--- What is needed ---
Retype exactly what appears below from the line containing "cell phone: none" down to the line containing "fruit: none [170,231,255,322]", keeping both end lines. Do not include pictures.

--- Task inputs ---

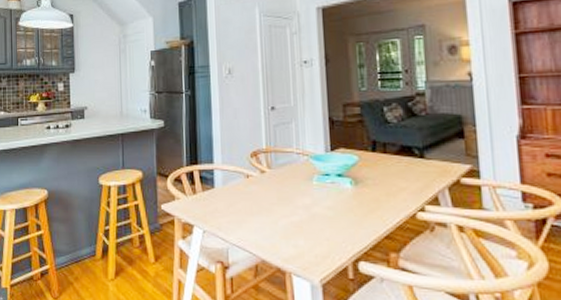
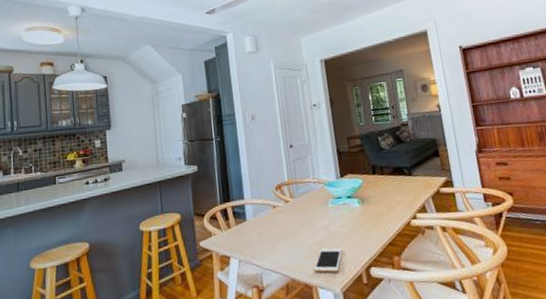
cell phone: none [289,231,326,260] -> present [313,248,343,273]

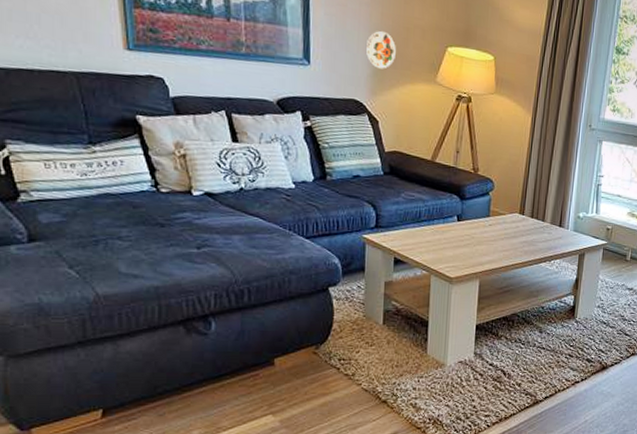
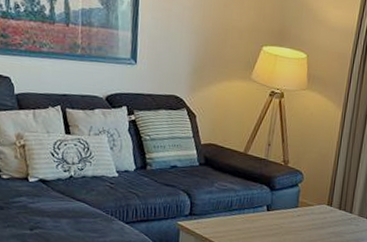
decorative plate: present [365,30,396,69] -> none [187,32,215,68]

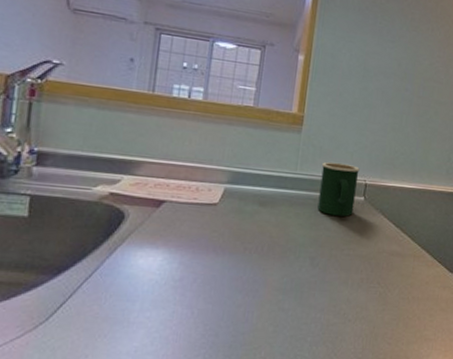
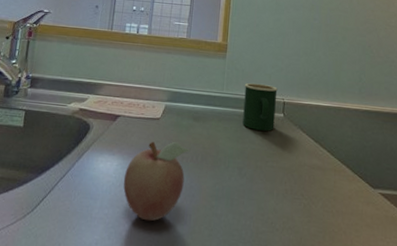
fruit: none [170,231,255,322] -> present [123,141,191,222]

--

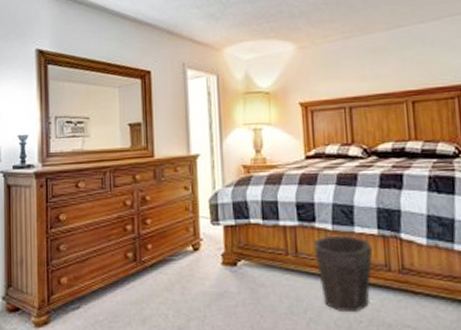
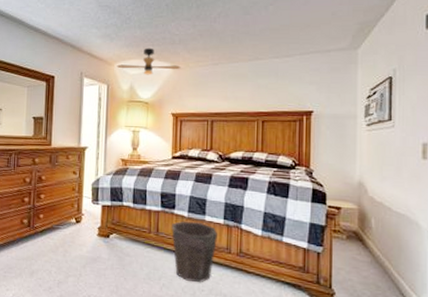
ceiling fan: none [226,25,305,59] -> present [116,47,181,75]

--

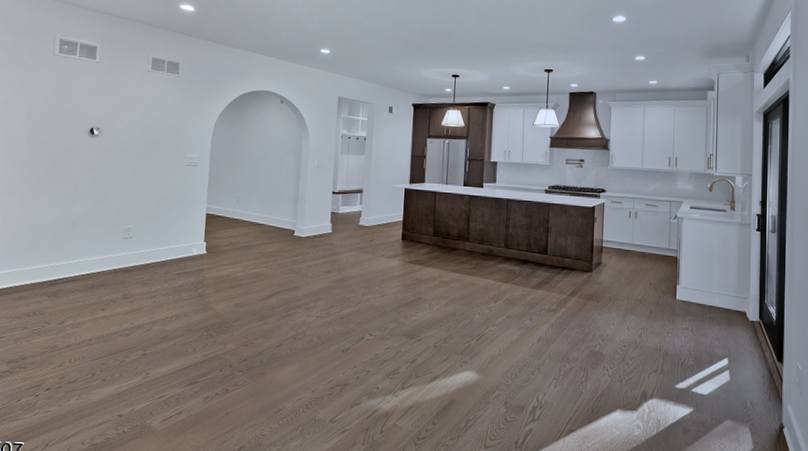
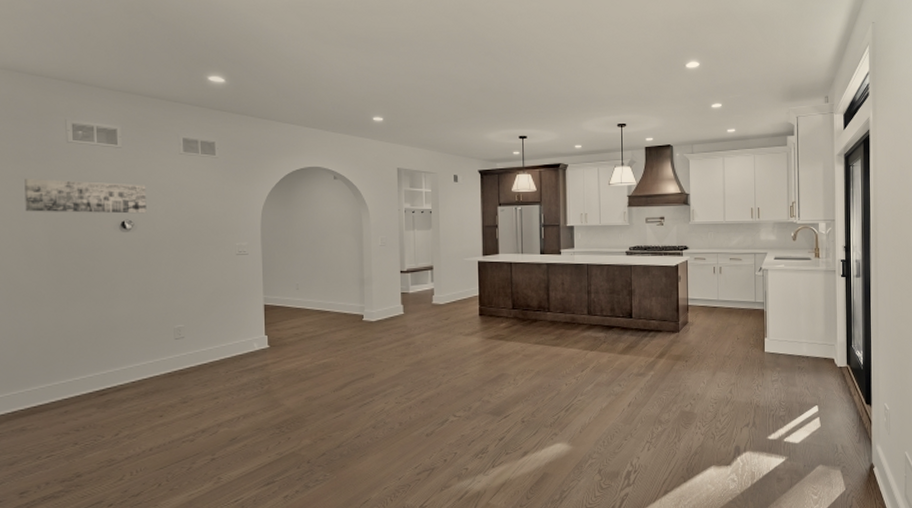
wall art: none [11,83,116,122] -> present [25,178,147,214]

--- Result below ---
cell phone: none [289,231,326,260] -> present [313,248,343,273]

decorative plate: present [365,30,396,69] -> none [187,32,215,68]

fruit: none [170,231,255,322] -> present [123,141,191,222]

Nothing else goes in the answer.